How not to be a rocker

Column Rob Huurman

Rob Huurman ,

Okay, je bent tien jaar oud en hebt daarvan zeven jaar fanatiek geluisterd naar alles wat god op muziekgebied verboden heeft. Simpelweg omdat de platenkast van papa en mama een uiterst bedroevend aanbod had en ik een meer dan gemiddelde interesse in muziek vertoonde. Die zeven jaren leveren misschien mooie prijzen op tijdens de gemiddelde muziekquiz, maar daar koop je natuurlijk geen reet voor.

Nog nagenietend van de zoveelste draaibeurt van “Als de rook om je hoofd is verdwenen” van Boudewijn de Groot (‘Alle 13 goed’, editie 1972) zit ik samen met mijn kameraad voor het leven in mijn kamertje te chillen. Of zoals we dat toen noemden ‘te rusten’. Hij zei: “Ik heb een mooie plaat van oom René gekregen.” Hij zette hem op en mijn bek viel open. Het betrof de LP ‘Boys don’t cry’ van The Cure. Aanvankelijk moest ik even acclimatiseren van deze luisterervaring die later het begin van de rest van mijn leven zou betekenen, maar al snel was ik om en wist ik het zeker. Ik ga mijn haar verven!

Een aantal jaren gaat voorbij en ik ga via Joy Division, Sisters of Mercy en Echo & the bunnymen verder het new-wave pad op. Natuurlijk koop ik een hash-Puch (een MV50 voor de kenner), koop mijn eerste gitaar en begin mijn eerste bandje. We speelden alleen liedjes van zojuist genoemde bands en ik had inmiddels de conclusie getrokken dat ik de muziek in wilde. De middelbare school werd volledig weggerookt door goedgevulde weekendsigaretten en ik moest, geheel conform mijn verwachting, mijn ó zo geliefde school verlaten na tweemaal te doubleren. “Weet je”, dacht ik, “als ik nou eens via het MBO naar het conservatorium zou gaan dan kom ik uiteindelijk waar ik wil zijn: in de muziekbizz.” Dus niet! Ik werd verliefd, ging bedrijfskunde studeren en vond een goedbetaalde baan in het dooie bedrijfsleven. Rock & roll man!

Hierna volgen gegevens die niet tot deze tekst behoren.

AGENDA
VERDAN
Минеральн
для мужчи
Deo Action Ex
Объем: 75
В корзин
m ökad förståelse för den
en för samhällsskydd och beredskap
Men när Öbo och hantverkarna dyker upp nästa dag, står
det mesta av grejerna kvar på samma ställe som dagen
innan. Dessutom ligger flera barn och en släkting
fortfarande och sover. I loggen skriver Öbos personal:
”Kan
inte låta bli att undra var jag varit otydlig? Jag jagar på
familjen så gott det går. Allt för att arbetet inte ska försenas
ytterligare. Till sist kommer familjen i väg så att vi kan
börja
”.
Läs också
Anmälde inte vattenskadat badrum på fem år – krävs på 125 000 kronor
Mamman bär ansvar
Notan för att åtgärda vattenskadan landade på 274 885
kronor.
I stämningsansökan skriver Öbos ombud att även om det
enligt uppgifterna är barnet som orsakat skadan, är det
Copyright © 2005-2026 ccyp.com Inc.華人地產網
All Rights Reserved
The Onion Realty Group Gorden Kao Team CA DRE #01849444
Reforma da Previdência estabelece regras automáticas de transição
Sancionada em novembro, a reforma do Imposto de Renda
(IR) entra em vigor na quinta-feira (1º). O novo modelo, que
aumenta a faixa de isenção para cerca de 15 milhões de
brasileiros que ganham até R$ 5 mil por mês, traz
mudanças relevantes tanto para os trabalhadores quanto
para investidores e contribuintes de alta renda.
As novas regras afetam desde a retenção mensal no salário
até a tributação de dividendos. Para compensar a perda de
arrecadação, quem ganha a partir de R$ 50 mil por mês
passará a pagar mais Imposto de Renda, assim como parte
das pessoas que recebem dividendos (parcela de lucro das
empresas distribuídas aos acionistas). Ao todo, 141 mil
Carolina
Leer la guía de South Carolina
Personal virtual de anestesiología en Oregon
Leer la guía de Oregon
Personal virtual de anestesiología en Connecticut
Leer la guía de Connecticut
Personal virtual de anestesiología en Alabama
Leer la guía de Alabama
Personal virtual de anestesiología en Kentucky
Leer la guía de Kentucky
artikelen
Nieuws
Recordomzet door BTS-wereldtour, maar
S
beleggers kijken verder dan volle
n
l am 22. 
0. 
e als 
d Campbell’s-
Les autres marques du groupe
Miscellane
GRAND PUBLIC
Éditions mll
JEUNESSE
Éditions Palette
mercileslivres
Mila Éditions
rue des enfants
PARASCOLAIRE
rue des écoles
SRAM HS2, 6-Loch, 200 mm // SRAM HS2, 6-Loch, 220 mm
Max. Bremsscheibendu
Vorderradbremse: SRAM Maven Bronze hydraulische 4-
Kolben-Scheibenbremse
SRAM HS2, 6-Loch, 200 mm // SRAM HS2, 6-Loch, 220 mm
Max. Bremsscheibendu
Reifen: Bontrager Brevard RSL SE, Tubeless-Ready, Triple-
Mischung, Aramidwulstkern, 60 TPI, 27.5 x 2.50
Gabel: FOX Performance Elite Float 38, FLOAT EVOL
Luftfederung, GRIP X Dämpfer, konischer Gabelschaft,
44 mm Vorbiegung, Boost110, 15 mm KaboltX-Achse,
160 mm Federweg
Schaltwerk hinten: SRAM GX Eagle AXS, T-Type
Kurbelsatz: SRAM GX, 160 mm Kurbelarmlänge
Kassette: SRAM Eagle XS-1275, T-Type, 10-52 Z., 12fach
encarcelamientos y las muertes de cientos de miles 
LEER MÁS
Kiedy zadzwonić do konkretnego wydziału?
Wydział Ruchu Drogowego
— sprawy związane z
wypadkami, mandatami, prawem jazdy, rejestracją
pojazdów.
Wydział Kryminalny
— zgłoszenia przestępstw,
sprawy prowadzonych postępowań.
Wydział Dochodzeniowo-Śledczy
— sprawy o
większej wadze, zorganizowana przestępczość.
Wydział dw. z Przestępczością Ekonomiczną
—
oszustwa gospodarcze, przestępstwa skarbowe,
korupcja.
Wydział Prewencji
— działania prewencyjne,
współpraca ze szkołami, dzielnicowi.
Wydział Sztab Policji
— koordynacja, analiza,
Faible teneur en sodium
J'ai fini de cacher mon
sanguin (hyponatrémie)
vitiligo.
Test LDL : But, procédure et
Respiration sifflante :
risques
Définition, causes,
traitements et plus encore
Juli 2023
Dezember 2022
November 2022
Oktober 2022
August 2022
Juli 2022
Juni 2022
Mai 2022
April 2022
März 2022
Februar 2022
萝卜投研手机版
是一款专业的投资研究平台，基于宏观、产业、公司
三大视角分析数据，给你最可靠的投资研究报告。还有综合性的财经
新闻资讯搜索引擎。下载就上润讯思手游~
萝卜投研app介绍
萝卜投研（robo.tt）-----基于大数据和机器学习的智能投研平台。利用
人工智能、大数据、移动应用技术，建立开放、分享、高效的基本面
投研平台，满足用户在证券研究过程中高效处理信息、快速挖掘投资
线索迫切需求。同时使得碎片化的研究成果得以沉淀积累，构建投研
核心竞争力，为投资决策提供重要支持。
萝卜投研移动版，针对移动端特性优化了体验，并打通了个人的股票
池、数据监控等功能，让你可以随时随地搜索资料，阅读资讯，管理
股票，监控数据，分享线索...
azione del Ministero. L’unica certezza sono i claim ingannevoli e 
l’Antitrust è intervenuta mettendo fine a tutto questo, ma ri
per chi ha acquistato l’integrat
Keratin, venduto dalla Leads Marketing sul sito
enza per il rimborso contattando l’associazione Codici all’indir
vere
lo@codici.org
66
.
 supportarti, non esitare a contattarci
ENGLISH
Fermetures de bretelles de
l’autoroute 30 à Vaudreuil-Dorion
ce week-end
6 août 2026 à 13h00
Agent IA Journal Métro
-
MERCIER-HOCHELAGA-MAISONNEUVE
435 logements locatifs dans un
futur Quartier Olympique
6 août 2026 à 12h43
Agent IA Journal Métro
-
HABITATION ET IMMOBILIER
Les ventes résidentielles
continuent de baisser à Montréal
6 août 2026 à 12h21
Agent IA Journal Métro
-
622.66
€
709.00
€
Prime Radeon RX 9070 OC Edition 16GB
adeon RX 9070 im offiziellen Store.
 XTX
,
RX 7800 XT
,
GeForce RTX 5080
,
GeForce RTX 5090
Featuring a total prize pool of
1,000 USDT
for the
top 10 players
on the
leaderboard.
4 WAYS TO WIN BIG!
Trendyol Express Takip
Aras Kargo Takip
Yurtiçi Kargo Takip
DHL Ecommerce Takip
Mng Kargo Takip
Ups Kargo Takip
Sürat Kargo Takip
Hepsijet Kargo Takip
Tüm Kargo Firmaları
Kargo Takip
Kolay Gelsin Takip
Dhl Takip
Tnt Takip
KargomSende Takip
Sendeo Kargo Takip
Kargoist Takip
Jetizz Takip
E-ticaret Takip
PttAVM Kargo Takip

Jaren later, een zoon rijker en een huwelijk armer, begint een nieuwe fase in mijn leven. Ik koop een digitale recorder en begin weer met het schrijven van liedjes. Als ik voldoende liedjes heb begint de zoektocht naar de rest van de band. Inmiddels zijn we compleet en proberen we onder de noemer Laura Palmer de wereld te veroveren. Ik ben inmiddels 39 jaar, heb een koophuis en een zoals gezegd een pracht van een zoon. Ben weer verliefd geworden (en ditmaal voor het leven), heb een drukke baan en probeer een bandje aan de man te brengen. Kansloos? Wie weet! Leuk? Absoluut! Gelukkig is er, in tegenstelling tot 20 jaar geleden, nu wel voldoende geld om fatsoenlijke spullen te kopen en goede opnames te maken. Ook de middelen om op effectieve wijze te netwerken en shows te boeken zijn binnen handbereik. Verder is er voldoende seks, drugs en rock & roll, dus dat zit allemaal wel snor dunkt mij.

Maar is dit allemaal wel rock & roll genoeg? Ben ik niet te oud om in een bandje te spelen tussen voornamelijk de twintigers die het circuit domineren? “Natuurlijk niet!” is mijn bescheiden mening. Het gaat gelukkig nog steeds om dat mooie liedje, om die mooie plaat. En échte rockers zijn natuurlijk al jaren geleden uitgestorven. Het laatste exemplaar dat we in het wild konden treffen besloot in 2001 van een hotel af te vliegen zonder beschermende kleding.

Maar het gaat in de muziek al lang niet meer om het zijn van een rocker. Het gaat om een integere instelling en gewoon goede muziek maken. Het gaat erom dat je met je band oprecht los gaat op het podium en na afloop van een show achter de merche-tafel verlegen handtekeningetjes zet en een bescheiden praatje hebt met je fans. Dit zijn en blijven de succesfactoren van elke band, en of hier nou seks en drugs bij komen kijken is van ondergeschikt belang. Denk aan bands als Motorpsycho, Mogwai en iLiKETRAiNS en je begrijpt waarschijnlijk wel wat ik bedoel. Zo niet, check ze!